Rewrite every one of the entries below as a numbered list, leaving out the blank lines.
Data supplied start
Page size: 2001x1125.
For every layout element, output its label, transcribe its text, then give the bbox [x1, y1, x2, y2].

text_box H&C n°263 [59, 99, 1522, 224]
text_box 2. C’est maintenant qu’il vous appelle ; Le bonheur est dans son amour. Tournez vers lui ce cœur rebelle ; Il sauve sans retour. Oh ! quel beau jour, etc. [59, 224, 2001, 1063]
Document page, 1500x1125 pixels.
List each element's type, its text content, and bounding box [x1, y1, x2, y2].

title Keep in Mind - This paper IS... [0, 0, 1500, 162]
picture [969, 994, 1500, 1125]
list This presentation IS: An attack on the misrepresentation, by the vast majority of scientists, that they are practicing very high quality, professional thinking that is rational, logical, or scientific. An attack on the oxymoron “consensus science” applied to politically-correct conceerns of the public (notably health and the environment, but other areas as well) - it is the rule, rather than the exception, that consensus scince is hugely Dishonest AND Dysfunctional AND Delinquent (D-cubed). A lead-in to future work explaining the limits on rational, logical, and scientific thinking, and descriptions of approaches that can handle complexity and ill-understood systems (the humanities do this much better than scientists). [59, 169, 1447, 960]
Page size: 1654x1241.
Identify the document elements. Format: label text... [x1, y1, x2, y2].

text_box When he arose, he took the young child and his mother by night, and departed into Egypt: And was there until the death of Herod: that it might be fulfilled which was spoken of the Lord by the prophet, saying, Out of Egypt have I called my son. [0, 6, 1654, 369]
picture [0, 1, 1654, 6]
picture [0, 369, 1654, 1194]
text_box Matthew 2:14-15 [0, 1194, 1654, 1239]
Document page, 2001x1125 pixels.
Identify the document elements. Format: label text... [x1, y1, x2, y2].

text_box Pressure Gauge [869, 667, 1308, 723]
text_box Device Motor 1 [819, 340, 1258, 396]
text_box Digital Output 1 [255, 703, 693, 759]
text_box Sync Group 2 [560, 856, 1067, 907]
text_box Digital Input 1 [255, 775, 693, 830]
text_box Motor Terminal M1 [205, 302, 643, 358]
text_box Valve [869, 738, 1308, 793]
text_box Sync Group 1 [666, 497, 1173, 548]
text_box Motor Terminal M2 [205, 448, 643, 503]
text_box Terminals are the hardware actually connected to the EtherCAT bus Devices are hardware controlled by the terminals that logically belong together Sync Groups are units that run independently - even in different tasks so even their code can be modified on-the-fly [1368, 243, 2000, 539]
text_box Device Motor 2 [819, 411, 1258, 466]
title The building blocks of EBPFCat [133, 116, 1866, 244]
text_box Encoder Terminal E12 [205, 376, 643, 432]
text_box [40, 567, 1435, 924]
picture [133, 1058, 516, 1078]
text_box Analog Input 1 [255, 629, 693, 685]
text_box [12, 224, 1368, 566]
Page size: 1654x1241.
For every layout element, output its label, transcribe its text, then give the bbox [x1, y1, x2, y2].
Data supplied end
> _Answer to the exercise_
1. Page size: 2001x1125.
2. For every layout element, output its label, transcribe its text, then give the bbox [x1, y1, x2, y2].
3. text_box H&C n°263 [59, 99, 1522, 224]
4. text_box 2. C’est maintenant qu’il vous appelle ; Le bonheur est dans son amour. Tournez vers lui ce cœur rebelle ; Il sauve sans retour. Oh ! quel beau jour, etc. [59, 224, 2001, 1063]
5. Document page, 1500x1125 pixels.
6. List each element's type, its text content, and bounding box [x1, y1, x2, y2].
7. title Keep in Mind - This paper IS... [0, 0, 1500, 162]
8. picture [969, 994, 1500, 1125]
9. list This presentation IS: An attack on the misrepresentation, by the vast majority of scientists, that they are practicing very high quality, professional thinking that is rational, logical, or scientific. An attack on the oxymoron “consensus science” applied to politically-correct conceerns of the public (notably health and the environment, but other areas as well) - it is the rule, rather than the exception, that consensus scince is hugely Dishonest AND Dysfunctional AND Delinquent (D-cubed). A lead-in to future work explaining the limits on rational, logical, and scientific thinking, and descriptions of approaches that can handle complexity and ill-understood systems (the humanities do this much better than scientists). [59, 169, 1447, 960]
10. Page size: 1654x1241.
11. Identify the document elements. Format: label text... [x1, y1, x2, y2].
12. text_box When he arose, he took the young child and his mother by night, and departed into Egypt: And was there until the death of Herod: that it might be fulfilled which was spoken of the Lord by the prophet, saying, Out of Egypt have I called my son. [0, 6, 1654, 369]
13. picture [0, 1, 1654, 6]
14. picture [0, 369, 1654, 1194]
15. text_box Matthew 2:14-15 [0, 1194, 1654, 1239]
16. Document page, 2001x1125 pixels.
17. Identify the document elements. Format: label text... [x1, y1, x2, y2].
18. text_box Pressure Gauge [869, 667, 1308, 723]
19. text_box Device Motor 1 [819, 340, 1258, 396]
20. text_box Digital Output 1 [255, 703, 693, 759]
21. text_box Sync Group 2 [560, 856, 1067, 907]
22. text_box Digital Input 1 [255, 775, 693, 830]
23. text_box Motor Terminal M1 [205, 302, 643, 358]
24. text_box Valve [869, 738, 1308, 793]
25. text_box Sync Group 1 [666, 497, 1173, 548]
26. text_box Motor Terminal M2 [205, 448, 643, 503]
27. text_box Terminals are the hardware actually connected to the EtherCAT bus Devices are hardware controlled by the terminals that logically belong together Sync Groups are units that run independently - even in different tasks so even their code can be modified on-the-fly [1368, 243, 2000, 539]
28. text_box Device Motor 2 [819, 411, 1258, 466]
29. title The building blocks of EBPFCat [133, 116, 1866, 244]
30. text_box Encoder Terminal E12 [205, 376, 643, 432]
31. text_box [40, 567, 1435, 924]
32. picture [133, 1058, 516, 1078]
33. text_box Analog Input 1 [255, 629, 693, 685]
34. text_box [12, 224, 1368, 566]
35. Page size: 1654x1241.
36. For every layout element, output its label, transcribe its text, then give the bbox [x1, y1, x2, y2].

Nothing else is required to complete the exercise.